Within reason, staff can allocate as much time for professional development as they want. Steven Wise and Kevin Schneider not only encourage but almost mandate this, since many employees would otherwise be reluctant to take time off from their typical work. Dominguez attends conferences regularly and has never been told that he could not go to a conference or event on technology, networking, or any other topic. Part of Campaign Director Lisa Rainwater‘s job is to read books about movement building/grassroots organizations that she considers interesting.
Can you tell us about diversity and inclusion at NhRP?
NhRP does not target any specific demographic with ads or social media activities. Dominguez believes it’s unfortunate that many organizations still do that. Although understandable from an “effectiveness” point-of-view, the world will not become more compassionate by focusing on a select few and ignoring everyone else.
When screening their film or recruiting volunteers, NhRP makes an effort to be present in all types of communities—including underserved ones. Discriminating or tailoring to a specific demographic would not only be problematic in itself, but would also be harmful to animals. In a recent court, for example, four out of five judges were women and two were Black. Every demographic group needs to be involved in the discussion of animal rights.

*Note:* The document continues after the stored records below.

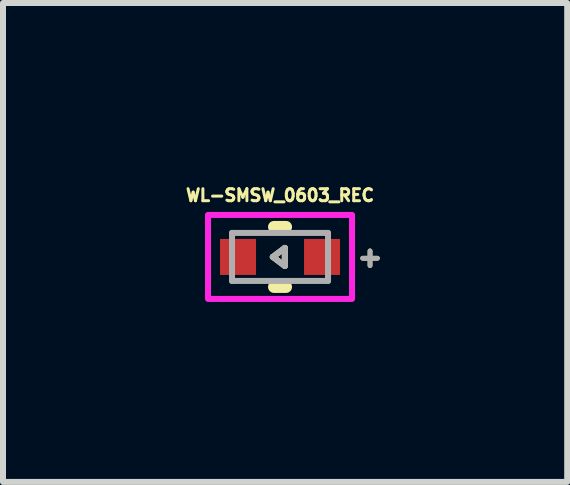
<source format=kicad_pcb>
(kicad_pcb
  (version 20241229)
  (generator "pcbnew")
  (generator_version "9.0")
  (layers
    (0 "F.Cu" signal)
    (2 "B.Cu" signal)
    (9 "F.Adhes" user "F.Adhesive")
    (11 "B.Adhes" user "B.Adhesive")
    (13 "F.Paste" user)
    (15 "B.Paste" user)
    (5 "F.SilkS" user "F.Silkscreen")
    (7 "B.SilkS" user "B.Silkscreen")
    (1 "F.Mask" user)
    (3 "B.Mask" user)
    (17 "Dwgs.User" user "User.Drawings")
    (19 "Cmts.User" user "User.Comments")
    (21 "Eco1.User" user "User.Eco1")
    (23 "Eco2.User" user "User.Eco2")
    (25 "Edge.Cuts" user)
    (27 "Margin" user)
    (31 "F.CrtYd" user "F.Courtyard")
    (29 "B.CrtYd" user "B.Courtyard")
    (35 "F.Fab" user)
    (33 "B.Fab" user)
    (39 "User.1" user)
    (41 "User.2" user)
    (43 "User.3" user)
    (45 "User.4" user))
  (footprint "WL-SMSW_0603_REC"
    (layer "F.Cu")
    (at 1.617 1.232)
    (property "Reference" "WL-SMSW_0603_REC" (at 0 -1.027 0) (layer "F.SilkS") (effects (font (size 0.2 0.2) (thickness 0.15))))
    (attr smd)
    (fp_line (start -0.12 0) (end 0.08 -0.15) (stroke (width 0.1) (type solid)) (layer "F.SilkS"))
    (fp_line (start -0.1 -0.5) (end 0.1 -0.5) (stroke (width 0.2) (type solid)) (layer "F.SilkS"))
    (fp_line (start -0.1 0.5) (end 0.1 0.5) (stroke (width 0.2) (type solid)) (layer "F.SilkS"))
    (fp_line (start 0.08 -0.15) (end 0.08 0.15) (stroke (width 0.1) (type solid)) (layer "F.SilkS"))
    (fp_line (start 0.08 0.15) (end -0.12 0) (stroke (width 0.1) (type solid)) (layer "F.SilkS"))
    (fp_poly (pts (xy -1.2 -0.7) (xy 1.2 -0.7) (xy 1.2 0.7) (xy -1.2 0.7)) (stroke (width 0.1) (type solid)) (fill no) (layer "F.CrtYd"))
    (fp_line (start -0.8 -0.4) (end 0.8 -0.4) (stroke (width 0.1) (type solid)) (layer "F.Fab"))
    (fp_line (start -0.8 0.4) (end -0.8 -0.4) (stroke (width 0.1) (type solid)) (layer "F.Fab"))
    (fp_line (start -0.12 0) (end 0.08 -0.15) (stroke (width 0.1) (type solid)) (layer "F.Fab"))
    (fp_line (start 0.08 -0.15) (end 0.08 0.15) (stroke (width 0.1) (type solid)) (layer "F.Fab"))
    (fp_line (start 0.08 0.15) (end -0.12 0) (stroke (width 0.1) (type solid)) (layer "F.Fab"))
    (fp_line (start 0.8 -0.4) (end 0.8 0.4) (stroke (width 0.1) (type solid)) (layer "F.Fab"))
    (fp_line (start 0.8 0.4) (end -0.8 0.4) (stroke (width 0.1) (type solid)) (layer "F.Fab"))
    (fp_text user "+" (at 1.5 0 0) (layer "F.SilkS") (effects (font (size 0.32 0.32) (thickness 0.15))))
    (fp_text user "+" (at 1.5 0 0) (layer "F.Fab") (effects (font (size 0.32 0.32) (thickness 0.15))))
    (pad "1" smd rect (at -0.7 0) (size 0.6 0.6) (layers "F.Cu" "F.Mask" "F.Paste"))
    (pad "2" smd rect (at 0.7 0) (size 0.6 0.6) (layers "F.Cu" "F.Mask" "F.Paste")))
  (gr_rect
    (start -3 -3)
    (end 6.403 4.982)
    (stroke (width 0.1) (type default))
    (fill no)
    (layer "Edge.Cuts")))
</source>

NhRP also has a better ratio of women to men than most organizations; about half of their employees are women. While the movement consists primarily of women, few of them are in leadership positions. This is different at NhRP, where the board consists of two women and one man.

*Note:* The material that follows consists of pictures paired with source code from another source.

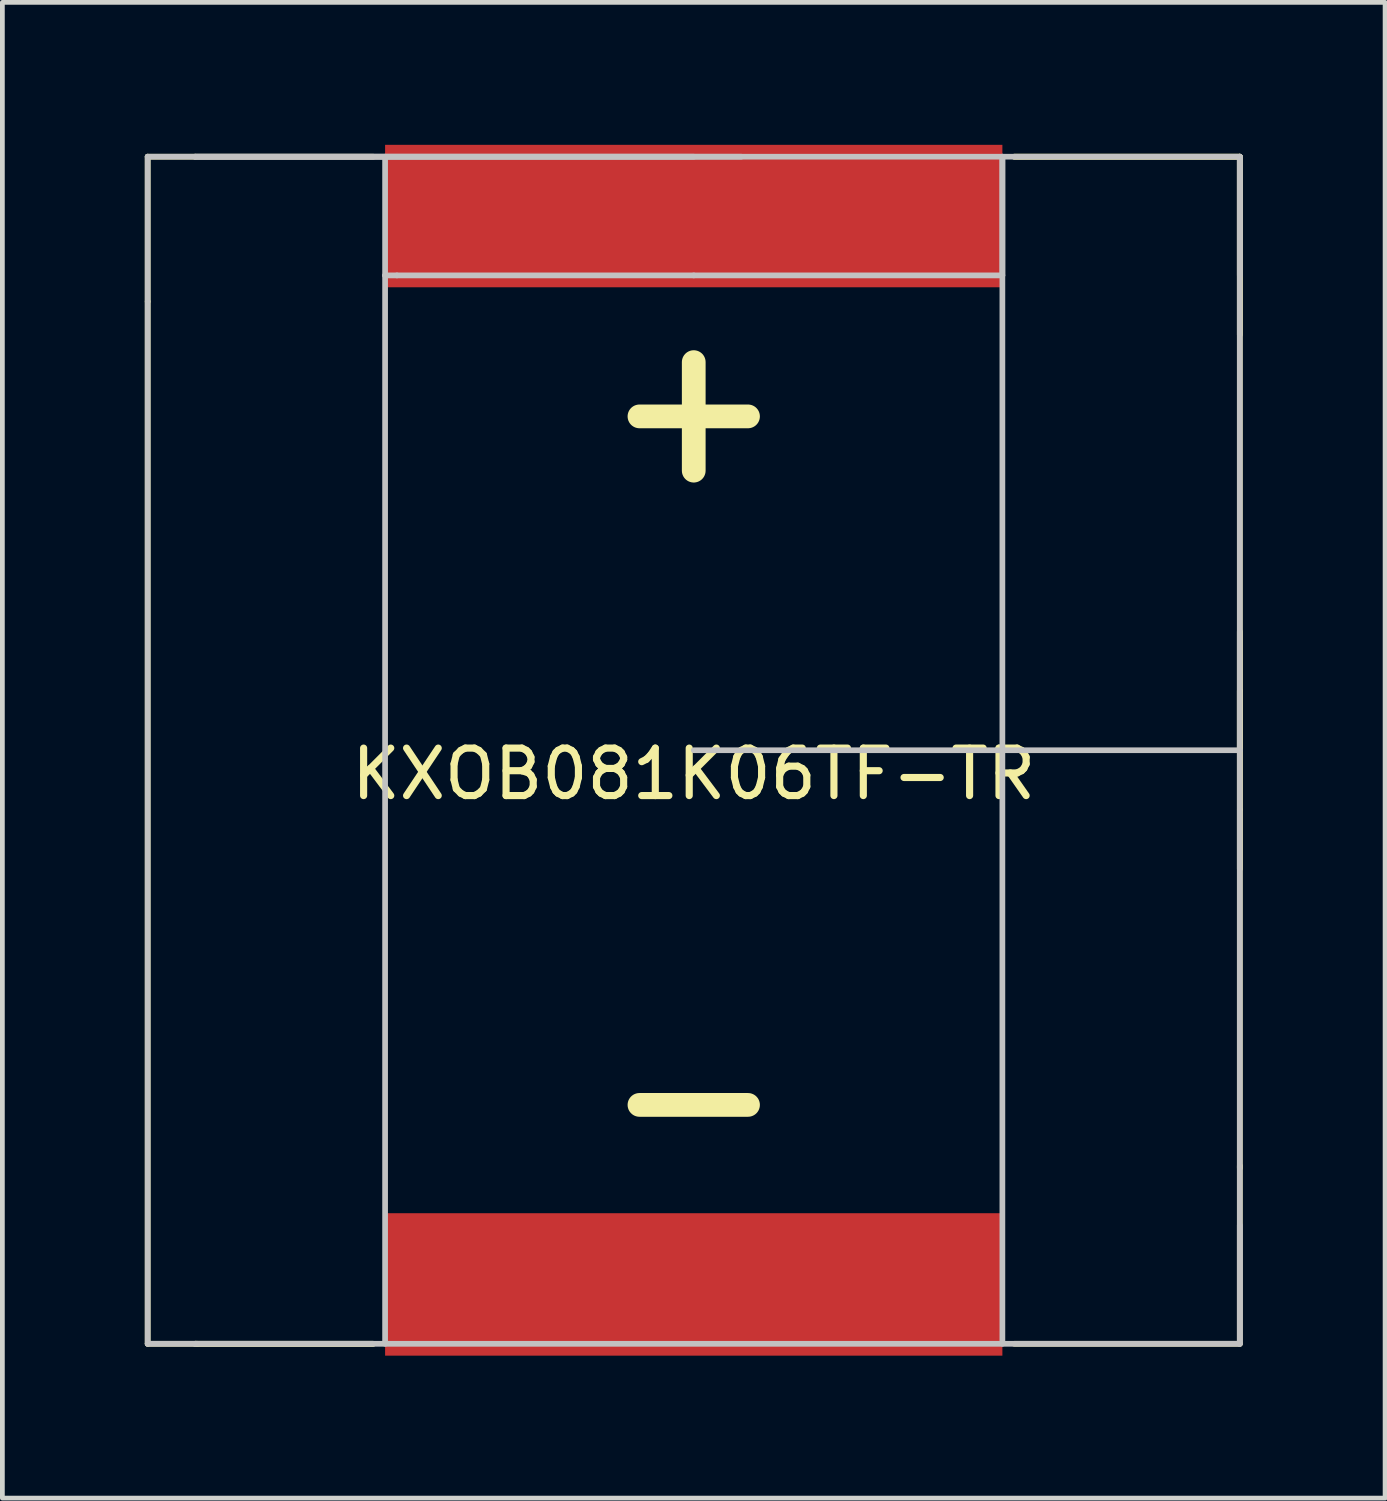
<source format=kicad_pcb>
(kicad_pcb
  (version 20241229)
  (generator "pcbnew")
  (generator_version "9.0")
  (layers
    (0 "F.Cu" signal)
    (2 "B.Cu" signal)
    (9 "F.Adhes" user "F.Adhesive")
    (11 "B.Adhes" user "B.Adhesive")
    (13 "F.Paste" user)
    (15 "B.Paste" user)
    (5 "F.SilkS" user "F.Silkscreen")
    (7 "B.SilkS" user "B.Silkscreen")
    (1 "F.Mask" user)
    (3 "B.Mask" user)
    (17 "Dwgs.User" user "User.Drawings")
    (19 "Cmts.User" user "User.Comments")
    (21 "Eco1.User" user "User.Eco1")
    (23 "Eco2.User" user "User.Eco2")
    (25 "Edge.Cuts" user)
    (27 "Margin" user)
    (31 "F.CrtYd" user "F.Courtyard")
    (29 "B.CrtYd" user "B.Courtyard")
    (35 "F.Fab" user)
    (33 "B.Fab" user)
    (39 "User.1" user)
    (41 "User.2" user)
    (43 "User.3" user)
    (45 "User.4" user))
  (footprint "KXOB081K06TF-TR"
    (layer "F.Cu")
    (at 11.56 12.75)
    (property "Reference" "KXOB081K06TF-TR" (at 0 0.5 0) (layer "F.SilkS") (effects (font (size 1 1) (thickness 0.15))))
    (attr through_hole)
    (fp_line (start -11.5 -12.5) (end -11.5 -9.45) (stroke (width 0.12) (type solid)) (layer "F.SilkS"))
    (fp_line (start -11.5 -9.45) (end -11.5 12.5) (stroke (width 0.12) (type solid)) (layer "F.SilkS"))
    (fp_line (start -11.5 12.5) (end -10.5 12.5) (stroke (width 0.12) (type solid)) (layer "F.SilkS"))
    (fp_line (start -10.5 -12.5) (end -11.5 -12.5) (stroke (width 0.12) (type solid)) (layer "F.SilkS"))
    (fp_line (start -10.5 -12.5) (end -6.75 -12.5) (stroke (width 0.12) (type solid)) (layer "F.SilkS"))
    (fp_line (start -10.5 12.5) (end -10.45 12.5) (stroke (width 0.12) (type solid)) (layer "F.SilkS"))
    (fp_line (start -10.5 12.5) (end -6.75 12.5) (stroke (width 0.12) (type solid)) (layer "F.SilkS"))
    (fp_line (start -6.75 12.5) (end -10.5 12.5) (stroke (width 0.12) (type solid)) (layer "F.SilkS"))
    (fp_line (start 6.75 -12.5) (end 11.5 -12.5) (stroke (width 0.12) (type solid)) (layer "F.SilkS"))
    (fp_line (start 6.75 12.5) (end 11.5 12.5) (stroke (width 0.12) (type solid)) (layer "F.SilkS"))
    (fp_line (start 11.5 -12.5) (end 6.75 -12.5) (stroke (width 0.12) (type solid)) (layer "F.SilkS"))
    (fp_line (start 11.5 -12.5) (end 11.5 -8.75) (stroke (width 0.12) (type solid)) (layer "F.SilkS"))
    (fp_line (start 11.5 -1.25) (end 11.5 -2.5) (stroke (width 0.12) (type solid)) (layer "F.SilkS"))
    (fp_line (start 11.5 -1.25) (end 11.5 1.25) (stroke (width 0.12) (type solid)) (layer "F.SilkS"))
    (fp_line (start 11.5 0) (end 11.5 -1.25) (stroke (width 0.12) (type solid)) (layer "F.SilkS"))
    (fp_line (start 11.5 1.25) (end 11.5 2.5) (stroke (width 0.12) (type solid)) (layer "F.SilkS"))
    (fp_line (start 11.5 8.8) (end 11.5 -12.5) (stroke (width 0.12) (type solid)) (layer "F.SilkS"))
    (fp_line (start 11.5 12.5) (end 11.5 8.75) (stroke (width 0.12) (type solid)) (layer "F.SilkS"))
    (fp_line (start -11.5 -12.5) (end -11.5 12.5) (stroke (width 0.12) (type solid)) (layer "Dwgs.User"))
    (fp_line (start -11.5 12.5) (end -10.5 12.5) (stroke (width 0.12) (type solid)) (layer "Dwgs.User"))
    (fp_line (start -10.5 -12.5) (end 1 -12.5) (stroke (width 0.12) (type solid)) (layer "Dwgs.User"))
    (fp_line (start -10.5 12.5) (end 11.5 12.5) (stroke (width 0.12) (type solid)) (layer "Dwgs.User"))
    (fp_line (start -6.5 -10) (end -6.5 -12.5) (stroke (width 0.12) (type solid)) (layer "Dwgs.User"))
    (fp_line (start -6.5 -10) (end -6.5 12.5) (stroke (width 0.12) (type solid)) (layer "Dwgs.User"))
    (fp_line (start -6.25 -10) (end -6.5 -10) (stroke (width 0.12) (type solid)) (layer "Dwgs.User"))
    (fp_line (start 0 -12.5) (end -11.5 -12.5) (stroke (width 0.12) (type solid)) (layer "Dwgs.User"))
    (fp_line (start 0 -10) (end -6.25 -10) (stroke (width 0.12) (type solid)) (layer "Dwgs.User"))
    (fp_line (start 0 -10) (end 6.5 -10) (stroke (width 0.12) (type solid)) (layer "Dwgs.User"))
    (fp_line (start 0 0) (end 11.5 0) (stroke (width 0.12) (type solid)) (layer "Dwgs.User"))
    (fp_line (start 6.5 -12.5) (end 6.5 12.5) (stroke (width 0.12) (type solid)) (layer "Dwgs.User"))
    (fp_line (start 6.5 -10) (end 6.5 -12.5) (stroke (width 0.12) (type solid)) (layer "Dwgs.User"))
    (fp_line (start 11.5 -12.5) (end -10.5 -12.5) (stroke (width 0.12) (type solid)) (layer "Dwgs.User"))
    (fp_line (start 11.5 -12.5) (end 11.5 -10) (stroke (width 0.12) (type solid)) (layer "Dwgs.User"))
    (fp_line (start 11.5 0) (end 11.5 -12.5) (stroke (width 0.12) (type solid)) (layer "Dwgs.User"))
    (fp_line (start 11.5 12.5) (end 11.5 0) (stroke (width 0.12) (type solid)) (layer "Dwgs.User"))
    (fp_line (start 11.5 12.5) (end 11.5 10) (stroke (width 0.12) (type solid)) (layer "Dwgs.User"))
    (fp_text user "-" (at 0 7.25 0) (layer "F.SilkS") (effects (font (size 3 3) (thickness 0.5))))
    (fp_text user "+" (at 0 -7.25 0) (layer "F.SilkS") (effects (font (size 3 3) (thickness 0.5))))
    (pad "1" smd rect (at 0 -11.25) (size 13 3) (layers "F.Cu" "F.Mask" "F.Paste"))
    (pad "2" smd rect (at 0 11.25) (size 13 3) (layers "F.Cu" "F.Mask" "F.Paste")))
  (gr_rect
    (start -3 -3)
    (end 26.12 28.5)
    (stroke (width 0.1) (type default))
    (fill no)
    (layer "Edge.Cuts")))
</source>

What are NhRP’s funding needs?
While many organizations might claim they could use any amount of funding, NhRP is not looking to expand indefinitely. They added three new positions last year and plan to grow further. One of their primary staffing goals is to hire a director of education. The next priority is to hire another attorney (in order to be able to file more lawsuits at a time). NhRP wants to file more than one case per year because they believe that is the only way to make breaks in the legal wall separating human and nonhuman animals.
Currently, the organization has a budget of about $700,000–$800,000. They estimate that they could almost double their budget to $1.5 million and still use the money effectively, spending it on next year’s campaigns and legislative initiatives.
NhRP did not set a formal fundraising goal last year. Their aim was to grow by several thousand or up to $100,000 and they achieved that. At the end of the year, they hired a development director.
Fundraising has never been particularly important for NhRP; they’ve never had difficulties raising the relatively small amount of money needed to run a small organization. However, the decision to pursue legislative initiatives and campaigns made it necessary to bring in a development director and set more formal fundraising goals. Fundraising will never be an end in itself for NhRP, however; their goal is simply to bring in enough money so that they can do their work and can build on it and diversify it as needed.
Can you tell us about NhRP’s cooperation with international groups and individuals?
NhRP wants universally recognized animal rights; they do not want to achieve rights for animals in only in one city, state or country. For that reason, they closely cooperate with groups outside the United States. They have not only inspired but also begun to actively support and work with individuals and organizations in places like India, Israel, South Korea, the E.U., the U.K., and South America. The habeas corpus lawsuit in Argentina (which led to the first nonhuman primate being recognized as a person and transferred to a sanctuary) was modeled on the NhRP’s litigation. NhRP hopes that their international efforts—which follow the same careful, research-based approach they employ in the U.S.—will be seen as just as valuable as the rest of their work.